To-do item: Report the number of lines in the records below that contain the word "using", and nothing more.

Source material:
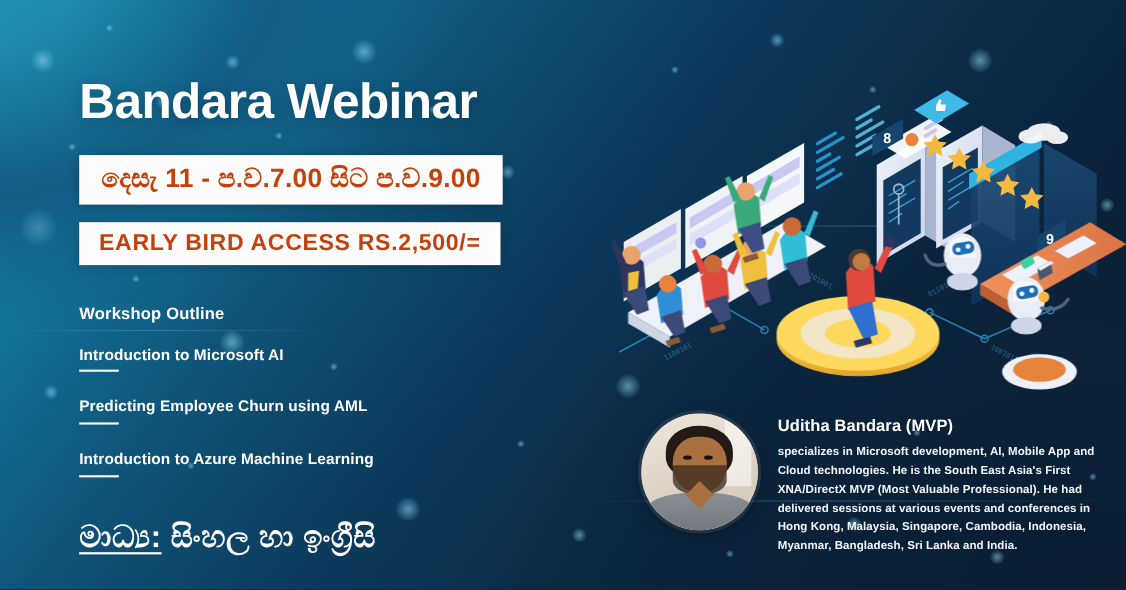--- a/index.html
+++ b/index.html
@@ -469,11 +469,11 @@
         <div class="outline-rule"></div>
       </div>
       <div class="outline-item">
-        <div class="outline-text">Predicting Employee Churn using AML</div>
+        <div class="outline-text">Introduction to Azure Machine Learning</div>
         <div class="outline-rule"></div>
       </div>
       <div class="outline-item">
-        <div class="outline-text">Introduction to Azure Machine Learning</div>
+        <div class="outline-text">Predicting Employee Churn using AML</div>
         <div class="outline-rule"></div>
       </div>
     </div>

==

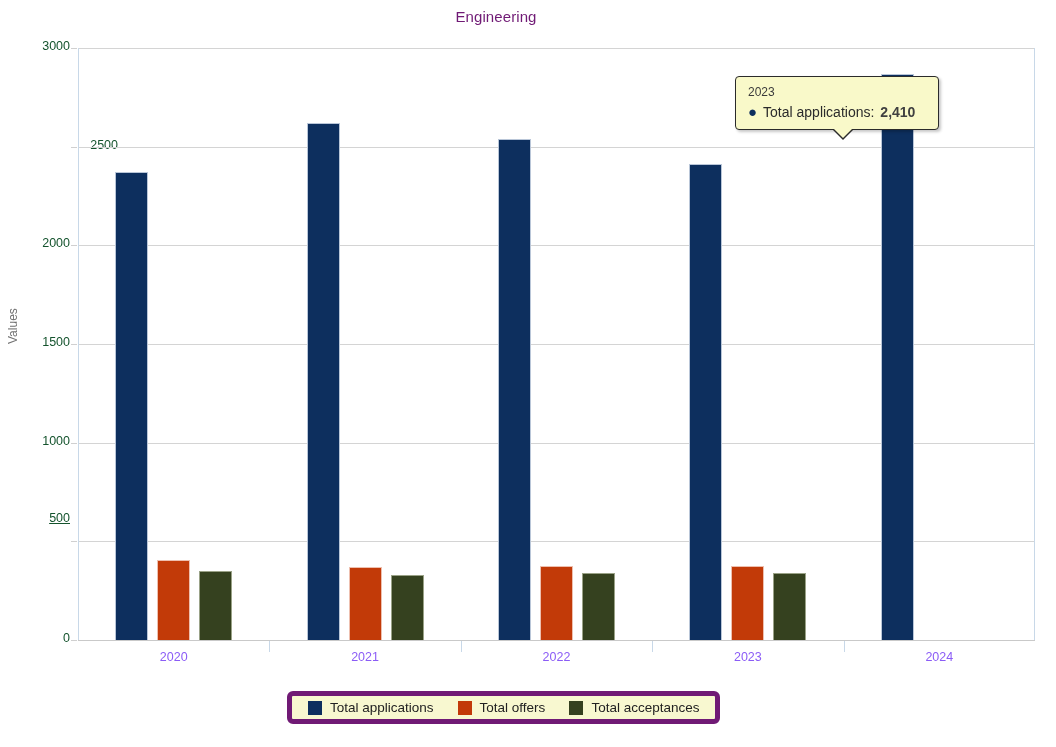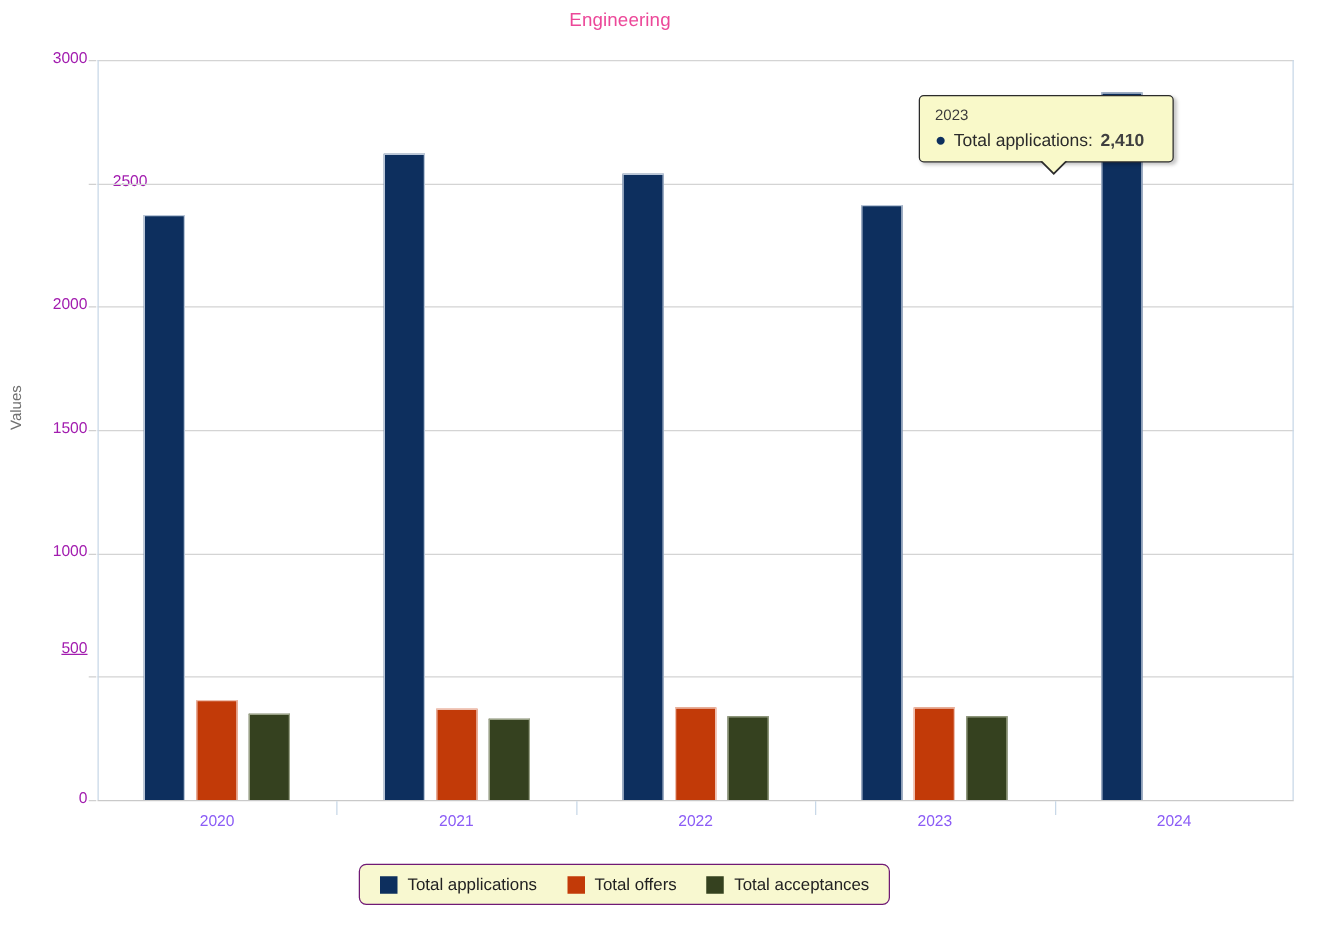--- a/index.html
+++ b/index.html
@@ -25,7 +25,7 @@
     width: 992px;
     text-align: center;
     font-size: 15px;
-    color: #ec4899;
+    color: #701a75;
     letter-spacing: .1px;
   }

Written reply: 2